The literature was vague and used a lot of specialized abayan terminology that seemed untranslatable, which meant it was deeply rooted in cultural stuff, or what I liked to think of as baggage.

These days, all abaya were carefully crafted from the best genetic stock, their eggs grown until someone was approved to collect some eggs and hatch them and raise the kids, and that was that.

Which meant that it couldn't really be a surprise that Araxis was as ridiculously attractive as he was: he was the best of the best. A designer model.

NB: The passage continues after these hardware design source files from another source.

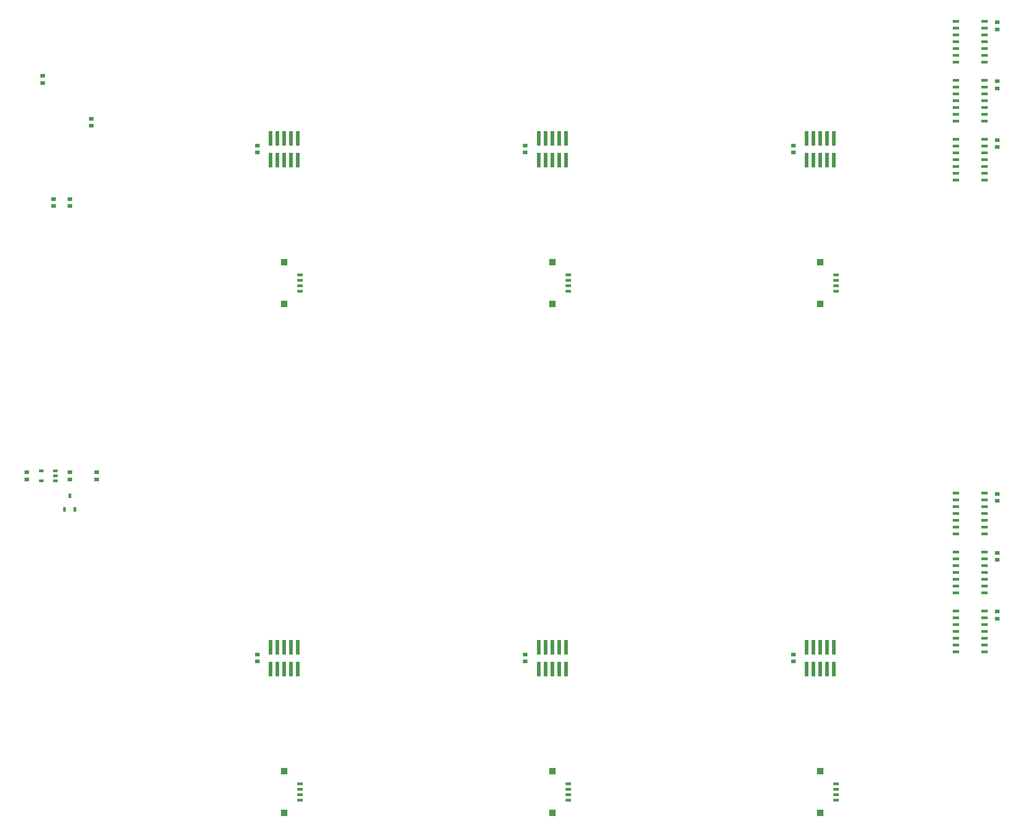
<source format=gtp>
G04*
G04 #@! TF.GenerationSoftware,Altium Limited,CircuitStudio,1.5.2 (30)*
G04*
G04 Layer_Color=7318015*
%FSLAX25Y25*%
%MOIN*%
G70*
G01*
G75*
%ADD10R,0.03543X0.02756*%
%ADD11R,0.03543X0.02362*%
%ADD12R,0.05118X0.04961*%
%ADD13R,0.03937X0.02165*%
%ADD14R,0.02913X0.10984*%
%ADD15R,0.04646X0.02284*%
%ADD16R,0.02362X0.03543*%
D10*
X429134Y868701D02*
D03*
Y863583D02*
D03*
X460630Y662795D02*
D03*
Y667913D02*
D03*
X409449D02*
D03*
Y662795D02*
D03*
X440945Y667913D02*
D03*
Y662795D02*
D03*
X1122047Y565551D02*
D03*
Y560433D02*
D03*
Y608858D02*
D03*
Y603740D02*
D03*
Y647047D02*
D03*
Y652165D02*
D03*
Y906890D02*
D03*
Y912008D02*
D03*
Y950197D02*
D03*
Y955315D02*
D03*
X775591Y902953D02*
D03*
Y908071D02*
D03*
X972441Y528937D02*
D03*
Y534055D02*
D03*
X578740Y528937D02*
D03*
Y534055D02*
D03*
Y902953D02*
D03*
Y908071D02*
D03*
X1122047Y993504D02*
D03*
Y998622D02*
D03*
X440945Y868701D02*
D03*
Y863583D02*
D03*
X456693Y922638D02*
D03*
Y927756D02*
D03*
X421260Y954134D02*
D03*
Y959252D02*
D03*
X972441Y908071D02*
D03*
Y902953D02*
D03*
X775591Y534055D02*
D03*
Y528937D02*
D03*
D11*
X420079Y661614D02*
D03*
Y669095D02*
D03*
X430315Y661614D02*
D03*
Y665354D02*
D03*
Y669095D02*
D03*
D12*
X992205Y417815D02*
D03*
Y448327D02*
D03*
X598504Y417815D02*
D03*
Y448327D02*
D03*
X795354Y417815D02*
D03*
Y448327D02*
D03*
X992205Y791831D02*
D03*
Y822342D02*
D03*
X795354Y791831D02*
D03*
Y822342D02*
D03*
X598504Y791831D02*
D03*
Y822342D02*
D03*
D13*
X1003937Y427165D02*
D03*
Y431102D02*
D03*
Y435039D02*
D03*
Y438976D02*
D03*
X610236Y427165D02*
D03*
Y431102D02*
D03*
Y435039D02*
D03*
Y438976D02*
D03*
X807087Y427165D02*
D03*
Y431102D02*
D03*
Y435039D02*
D03*
Y438976D02*
D03*
X1003937Y801181D02*
D03*
Y805118D02*
D03*
Y809055D02*
D03*
Y812992D02*
D03*
X807087Y801181D02*
D03*
Y805118D02*
D03*
Y809055D02*
D03*
Y812992D02*
D03*
X610236Y801181D02*
D03*
Y805118D02*
D03*
Y809055D02*
D03*
Y812992D02*
D03*
D14*
X1002126Y539508D02*
D03*
Y523484D02*
D03*
X997126Y539508D02*
D03*
Y523484D02*
D03*
X992126Y539508D02*
D03*
Y523484D02*
D03*
X987126Y539508D02*
D03*
Y523484D02*
D03*
X982126Y539508D02*
D03*
Y523484D02*
D03*
X608425Y539508D02*
D03*
Y523484D02*
D03*
X603425Y539508D02*
D03*
Y523484D02*
D03*
X598425Y539508D02*
D03*
Y523484D02*
D03*
X593425Y539508D02*
D03*
Y523484D02*
D03*
X588425Y539508D02*
D03*
Y523484D02*
D03*
X805276Y539508D02*
D03*
Y523484D02*
D03*
X800276Y539508D02*
D03*
Y523484D02*
D03*
X795276Y539508D02*
D03*
Y523484D02*
D03*
X790276Y539508D02*
D03*
Y523484D02*
D03*
X785276Y539508D02*
D03*
Y523484D02*
D03*
X1002126Y913524D02*
D03*
Y897500D02*
D03*
X997126Y913524D02*
D03*
Y897500D02*
D03*
X992126Y913524D02*
D03*
Y897500D02*
D03*
X987126Y913524D02*
D03*
Y897500D02*
D03*
X982126Y913524D02*
D03*
Y897500D02*
D03*
X805276Y913524D02*
D03*
Y897500D02*
D03*
X800276Y913524D02*
D03*
Y897500D02*
D03*
X795276Y913524D02*
D03*
Y897500D02*
D03*
X790276Y913524D02*
D03*
Y897500D02*
D03*
X785276Y913524D02*
D03*
Y897500D02*
D03*
X608425Y913524D02*
D03*
Y897500D02*
D03*
X603425Y913524D02*
D03*
Y897500D02*
D03*
X598425Y913524D02*
D03*
Y897500D02*
D03*
X593425Y913524D02*
D03*
Y897500D02*
D03*
X588425Y913524D02*
D03*
Y897500D02*
D03*
D15*
X1091890Y566181D02*
D03*
Y561181D02*
D03*
Y556181D02*
D03*
Y551181D02*
D03*
Y546181D02*
D03*
Y541181D02*
D03*
Y536181D02*
D03*
X1112835D02*
D03*
Y541181D02*
D03*
Y546181D02*
D03*
Y551181D02*
D03*
Y556181D02*
D03*
Y561181D02*
D03*
Y566181D02*
D03*
X1091890Y609488D02*
D03*
Y604488D02*
D03*
Y599488D02*
D03*
Y594488D02*
D03*
Y589488D02*
D03*
Y584488D02*
D03*
Y579488D02*
D03*
X1112835D02*
D03*
Y584488D02*
D03*
Y589488D02*
D03*
Y594488D02*
D03*
Y599488D02*
D03*
Y604488D02*
D03*
Y609488D02*
D03*
X1091890Y652795D02*
D03*
Y647795D02*
D03*
Y642795D02*
D03*
Y637795D02*
D03*
Y632795D02*
D03*
Y627795D02*
D03*
Y622795D02*
D03*
X1112835D02*
D03*
Y627795D02*
D03*
Y632795D02*
D03*
Y637795D02*
D03*
Y642795D02*
D03*
Y647795D02*
D03*
Y652795D02*
D03*
X1091890Y912638D02*
D03*
Y907638D02*
D03*
Y902638D02*
D03*
Y897638D02*
D03*
Y892638D02*
D03*
Y887638D02*
D03*
Y882638D02*
D03*
X1112835D02*
D03*
Y887638D02*
D03*
Y892638D02*
D03*
Y897638D02*
D03*
Y902638D02*
D03*
Y907638D02*
D03*
Y912638D02*
D03*
X1091890Y955945D02*
D03*
Y950945D02*
D03*
Y945945D02*
D03*
Y940945D02*
D03*
Y935945D02*
D03*
Y930945D02*
D03*
Y925945D02*
D03*
X1112835D02*
D03*
Y930945D02*
D03*
Y935945D02*
D03*
Y940945D02*
D03*
Y945945D02*
D03*
Y950945D02*
D03*
Y955945D02*
D03*
X1091890Y999252D02*
D03*
Y994252D02*
D03*
Y989252D02*
D03*
Y984252D02*
D03*
Y979252D02*
D03*
Y974252D02*
D03*
Y969252D02*
D03*
X1112835D02*
D03*
Y974252D02*
D03*
Y979252D02*
D03*
Y984252D02*
D03*
Y989252D02*
D03*
Y994252D02*
D03*
Y999252D02*
D03*
D16*
X440945Y650787D02*
D03*
X437205Y640551D02*
D03*
X444685D02*
D03*
M02*

</source>
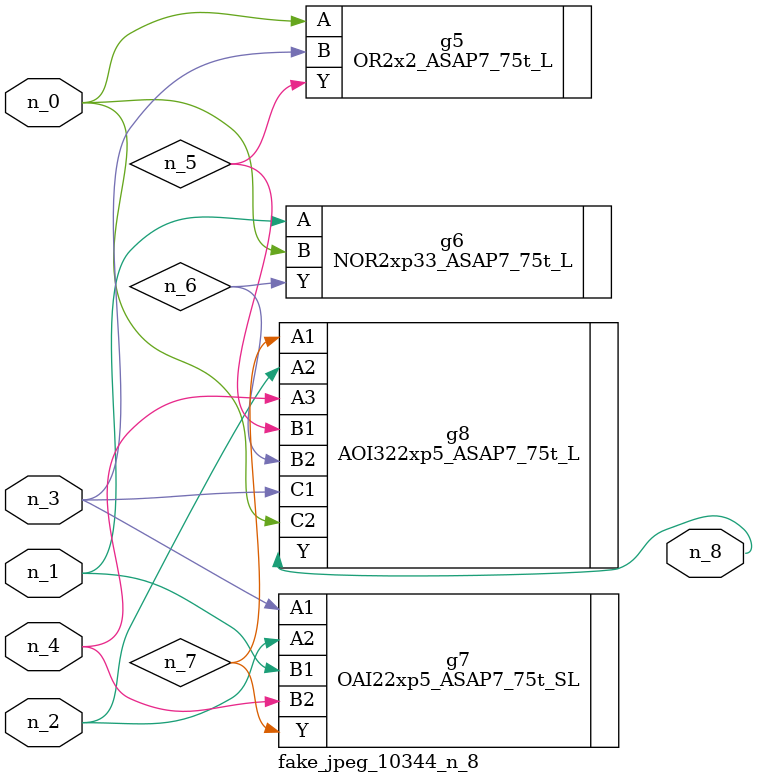
<source format=v>
module fake_jpeg_10344_n_8 (n_3, n_2, n_1, n_0, n_4, n_8);

input n_3;
input n_2;
input n_1;
input n_0;
input n_4;

output n_8;

wire n_6;
wire n_5;
wire n_7;

OR2x2_ASAP7_75t_L g5 ( 
.A(n_0),
.B(n_3),
.Y(n_5)
);

NOR2xp33_ASAP7_75t_L g6 ( 
.A(n_1),
.B(n_0),
.Y(n_6)
);

OAI22xp5_ASAP7_75t_SL g7 ( 
.A1(n_3),
.A2(n_2),
.B1(n_1),
.B2(n_4),
.Y(n_7)
);

AOI322xp5_ASAP7_75t_L g8 ( 
.A1(n_7),
.A2(n_2),
.A3(n_4),
.B1(n_5),
.B2(n_6),
.C1(n_3),
.C2(n_0),
.Y(n_8)
);


endmodule
</source>
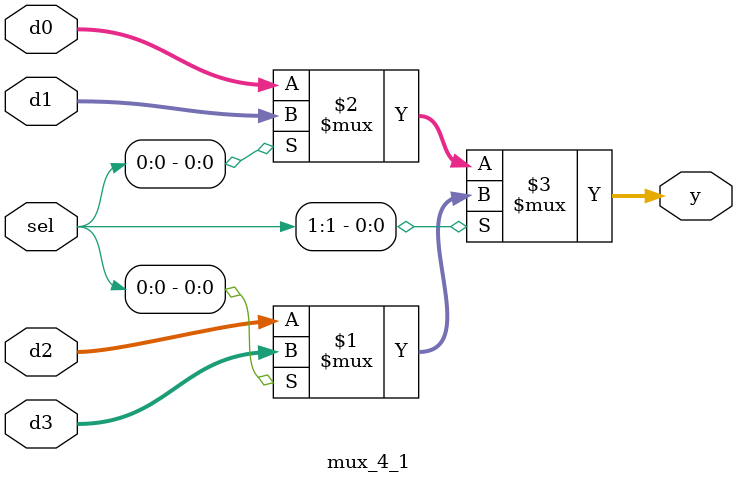
<source format=sv>

module mux_2_1
(
  input  [3:0] d0, d1,
  input        sel,
  output [3:0] y
);

  assign y = sel ? d1 : d0;

endmodule

//----------------------------------------------------------------------------
// Task
//----------------------------------------------------------------------------

module mux_4_1
(
  input  [3:0] d0, d1, d2, d3,
  input  [1:0] sel,
  output [3:0] y
);

  assign y = sel[1] ? (sel[0] ? d3 : d2) : (sel[0] ? d1: d0);

  // Task:
  // Using code for mux_2_1 as an example,
  // write code for 4:1 mux using "?:" operator


endmodule

</source>
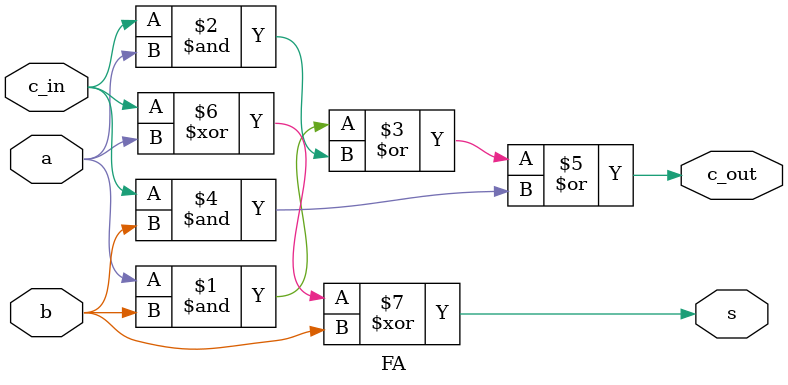
<source format=v>
module part3(A, B, Function, ALUout);
    input [3:0] A, B;
    input [2:0] Function;
    output reg [7:0] ALUout;

    wire [4:0] FAsum;
    part2 adder(.a(A), .b(B), .c_in(1'b0), .s(FAsum[3:0]), .c_out(FAsum[4]));
	
	wire [4:0] regsum;
	assign regsum = A + B;

    always @(*) 
    begin
        case (Function)
            3'b000: ALUout = {3'b000, FAsum};
            3'b001: ALUout = {3'b000, regsum};
            3'b010: ALUout = {{4{B[3]}},B};
            3'b011: ALUout = {7'b0000000, (|A) | (|B)};
            3'b100: ALUout = {7'b0000000, (&A) & (&B)};
            3'b101: ALUout = {A,B};
            default: ALUout = 8'b00000000;
        endcase
    end
endmodule


module part2(a, b, c_in, s, c_out);
    input [3:0] a, b;
    input c_in;
    output [3:0] s;
    output c_out;

    wire c1, c2, c3;

    FA u0(a[0], b[0], c_in, s[0], c1);
    FA u1(a[1], b[1], c1, s[1], c2);
    FA u2(a[2], b[2], c2, s[2], c3);
    FA u3(a[3], b[3], c3, s[3], c_out);
endmodule


module FA(a, b, c_in, s, c_out);
    input a, b, c_in;
    output s, c_out;

    assign c_out = (a & b) | (c_in & a) | (c_in & b);
    assign s = c_in ^ a ^ b;
endmodule
</source>
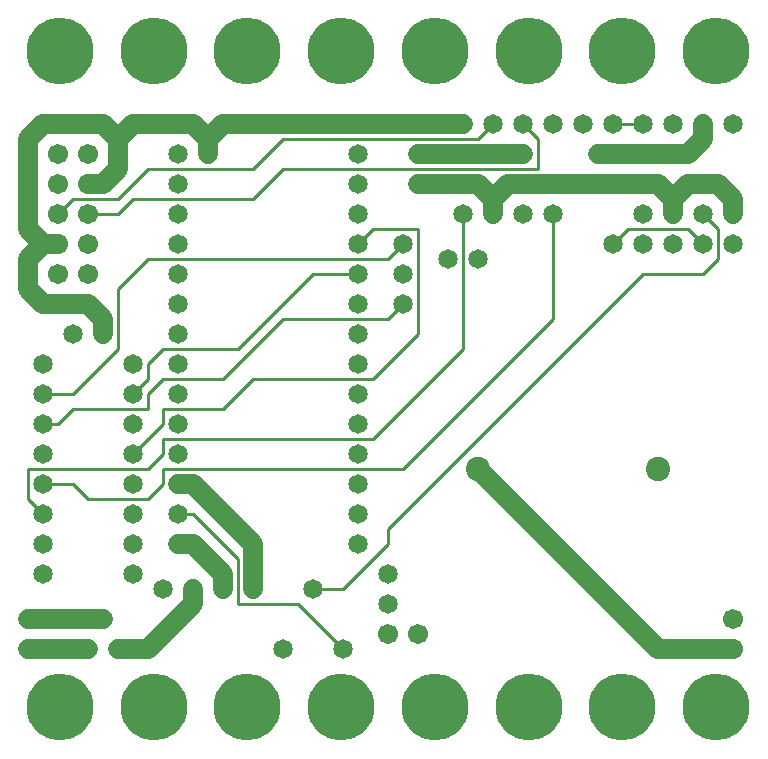
<source format=gbl>
%MOIN*%
%FSLAX25Y25*%
G04 D10 used for Character Trace; *
G04     Circle (OD=.01000) (No hole)*
G04 D11 used for Power Trace; *
G04     Circle (OD=.06500) (No hole)*
G04 D12 used for Signal Trace; *
G04     Circle (OD=.01100) (No hole)*
G04 D13 used for Via; *
G04     Circle (OD=.05800) (Round. Hole ID=.02800)*
G04 D14 used for Component hole; *
G04     Circle (OD=.06500) (Round. Hole ID=.03500)*
G04 D15 used for Component hole; *
G04     Circle (OD=.06700) (Round. Hole ID=.04300)*
G04 D16 used for Component hole; *
G04     Circle (OD=.08100) (Round. Hole ID=.05100)*
G04 D17 used for Component hole; *
G04     Circle (OD=.08900) (Round. Hole ID=.05900)*
G04 D18 used for Component hole; *
G04     Circle (OD=.11300) (Round. Hole ID=.08300)*
G04 D19 used for Component hole; *
G04     Circle (OD=.16000) (Round. Hole ID=.13000)*
G04 D20 used for Component hole; *
G04     Circle (OD=.18300) (Round. Hole ID=.15300)*
G04 D21 used for Component hole; *
G04     Circle (OD=.22291) (Round. Hole ID=.19291)*
%ADD10C,.01000*%
%ADD11C,.06500*%
%ADD12C,.01100*%
%ADD13C,.05800*%
%ADD14C,.06500*%
%ADD15C,.06700*%
%ADD16C,.08100*%
%ADD17C,.08900*%
%ADD18C,.11300*%
%ADD19C,.16000*%
%ADD20C,.18300*%
%ADD21C,.22291*%
%IPPOS*%
%LPD*%
G90*X0Y0D02*D21*X15625Y15625D03*D14*              
X35000Y35000D03*D11*X45000D01*X60000Y50000D01*    
Y55000D01*D14*D03*X70000D03*D11*Y60000D01*        
X60000Y70000D01*X55000D01*D14*D03*D12*            
X75000Y65000D02*X60000Y80000D01*X75000Y50000D02*  
Y65000D01*Y50000D02*X95000D01*X110000Y35000D01*   
D14*D03*X125000Y50000D03*D15*Y40000D03*D12*       
X100000Y55000D02*X110000D01*D14*X100000D03*D12*   
X110000D02*X125000Y70000D01*Y75000D01*            
X210000Y160000D01*X230000D01*X235000Y165000D01*   
Y175000D01*X230000Y180000D01*D14*D03*D12*         
Y170000D02*X225000Y175000D01*D14*                 
X230000Y170000D03*D12*X205000Y175000D02*          
X225000D01*X200000Y170000D02*X205000Y175000D01*   
D14*X200000Y170000D03*X210000Y180000D03*          
Y170000D03*D11*X220000Y185000D02*                 
X215000Y190000D01*X220000Y180000D02*Y185000D01*   
D14*Y180000D03*D11*Y185000D02*X225000Y190000D01*  
X235000D01*X240000Y185000D01*Y180000D01*D14*D03*  
Y170000D03*X220000D03*D11*X195000Y200000D02*      
X225000D01*D14*X195000D03*X200000Y210000D03*D12*  
X210000D01*D14*D03*X220000D03*D11*                
X225000Y200000D02*X230000Y205000D01*Y210000D01*   
D14*D03*X240000D03*D11*X195000Y190000D02*         
X215000D01*D14*X195000D03*D11*X165000D01*         
X160000Y185000D01*Y180000D01*D14*D03*D11*         
Y185000D02*X155000Y190000D01*X135000D01*D14*D03*  
Y200000D03*D11*X170000D01*D13*D03*D12*            
X90000Y195000D02*X175000D01*X80000Y185000D02*     
X90000Y195000D01*X40000Y185000D02*X80000D01*      
X35000Y180000D02*X40000Y185000D01*                
X25000Y180000D02*X35000D01*D15*X25000D03*D12*     
X15000D02*X20000Y185000D01*D15*X15000Y180000D03*  
D12*X20000Y185000D02*X35000D01*X45000Y195000D01*  
X80000D01*X90000Y205000D01*X155000D01*            
X160000Y210000D01*D14*D03*X170000D03*D12*         
X175000Y205000D01*Y195000D01*D14*                 
X190000Y210000D03*X180000D03*X170000Y180000D03*   
X180000D03*D12*Y145000D01*X130000Y95000D01*       
X50000D01*Y90000D01*X45000Y85000D01*X25000D01*    
X20000Y90000D01*X10000D01*D14*D03*D12*            
X5000Y85000D02*Y95000D01*X10000Y80000D02*         
X5000Y85000D01*D14*X10000Y80000D03*Y70000D03*D12* 
X5000Y95000D02*X45000D01*X50000Y100000D01*        
Y105000D01*X120000D01*X150000Y135000D01*          
Y180000D01*D14*D03*X145000Y165000D03*D12*         
X135000Y140000D02*Y175000D01*X120000Y125000D02*   
X135000Y140000D01*X80000Y125000D02*X120000D01*    
X70000Y115000D02*X80000Y125000D01*                
X50000Y115000D02*X70000D01*X50000Y110000D02*      
Y115000D01*X40000Y100000D02*X50000Y110000D01*D14* 
X40000Y100000D03*Y110000D03*Y90000D03*X55000D03*  
D11*X60000D01*X80000Y70000D01*Y55000D01*D14*D03*  
X90000Y35000D03*X55000Y80000D03*D12*X60000D01*D14*
X40000Y60000D03*Y80000D03*X55000Y100000D03*       
X40000Y70000D03*X50000Y55000D03*X55000Y110000D03* 
X30000Y45000D03*D11*X5000D01*D14*D03*Y35000D03*   
D11*X25000D01*D14*D03*D21*X46875Y15625D03*D14*    
X10000Y60000D03*D21*X78125Y15625D03*D14*          
X10000Y100000D03*D12*Y110000D02*X15000D01*D14*    
X10000D03*D12*X15000D02*X20000Y115000D01*         
X45000D01*Y120000D01*X50000Y125000D01*X70000D01*  
X90000Y145000D01*X125000D01*X130000Y150000D01*D14*
D03*Y160000D03*X115000D03*D12*X100000D01*         
X75000Y135000D01*X50000D01*X45000Y130000D01*      
Y125000D01*X40000Y120000D01*D14*D03*Y130000D03*   
X55000Y120000D03*D12*X20000D02*X35000Y135000D01*  
X10000Y120000D02*X20000D01*D14*X10000D03*         
Y130000D03*X30000Y140000D03*D11*Y145000D01*       
X25000Y150000D01*X10000D01*X5000Y155000D01*       
Y165000D01*X10000Y170000D01*X15000D01*D15*D03*D11*
X10000D02*X5000Y175000D01*Y205000D01*             
X10000Y210000D01*X30000D01*X35000Y205000D01*      
Y195000D01*X30000Y190000D01*X25000D01*D15*D03*    
X15000Y200000D03*X25000D03*X15000Y190000D03*D11*  
X35000Y205000D02*X40000Y210000D01*X60000D01*      
X65000Y205000D01*Y200000D01*D13*D03*D11*          
Y205000D02*X70000Y210000D01*X150000D01*D14*D03*   
D21*X171875Y234375D03*X140625D03*D12*             
X115000Y170000D02*X120000Y175000D01*D14*          
X115000Y170000D03*D12*X120000Y175000D02*          
X135000D01*D14*X130000Y170000D03*D12*             
X125000Y165000D01*X45000D01*X35000Y155000D01*     
Y135000D01*D14*X20000Y140000D03*X55000Y130000D03* 
Y140000D03*Y150000D03*Y160000D03*D15*X25000D03*   
X15000D03*D14*X55000Y170000D03*D15*X25000D03*D14* 
X55000Y180000D03*Y190000D03*Y200000D03*           
X115000Y70000D03*Y80000D03*Y90000D03*Y100000D03*  
Y110000D03*Y120000D03*Y130000D03*Y140000D03*      
Y150000D03*Y180000D03*Y190000D03*Y200000D03*      
X125000Y60000D03*D15*X135000Y40000D03*D21*        
X109375Y234375D03*X78125D03*X46875D03*X15625D03*  
D16*X155000Y95000D03*D11*X215000Y35000D01*        
X240000D01*D15*D03*Y45000D03*D21*X234375Y15625D03*
X203125D03*D16*X215000Y95000D03*D21*              
X171875Y15625D03*X140625D03*X109375D03*D14*       
X155000Y165000D03*D21*X234375Y234375D03*          
X203125D03*M02*                                   

</source>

The importance of the hatcheries, and the appropriate level of existential dread around laying eggs, also meant that abaya were all sterilized now.

There'd been a few intense opinion columns in the writings I'd skimmed, which weren't actually about abaya but about whether or not that was a practice other cultural groups should adopt.

Even though abaya couldn't lay their own eggs now, though, the dread remained.

And if I knew anything about having a fucked up relationship with bodies and sexuality and pleasure – and, being from Seraphim, I definitely did – it was that these things tended to get baked in pretty deeply.

You couldn't unlearn terror or shame overnight.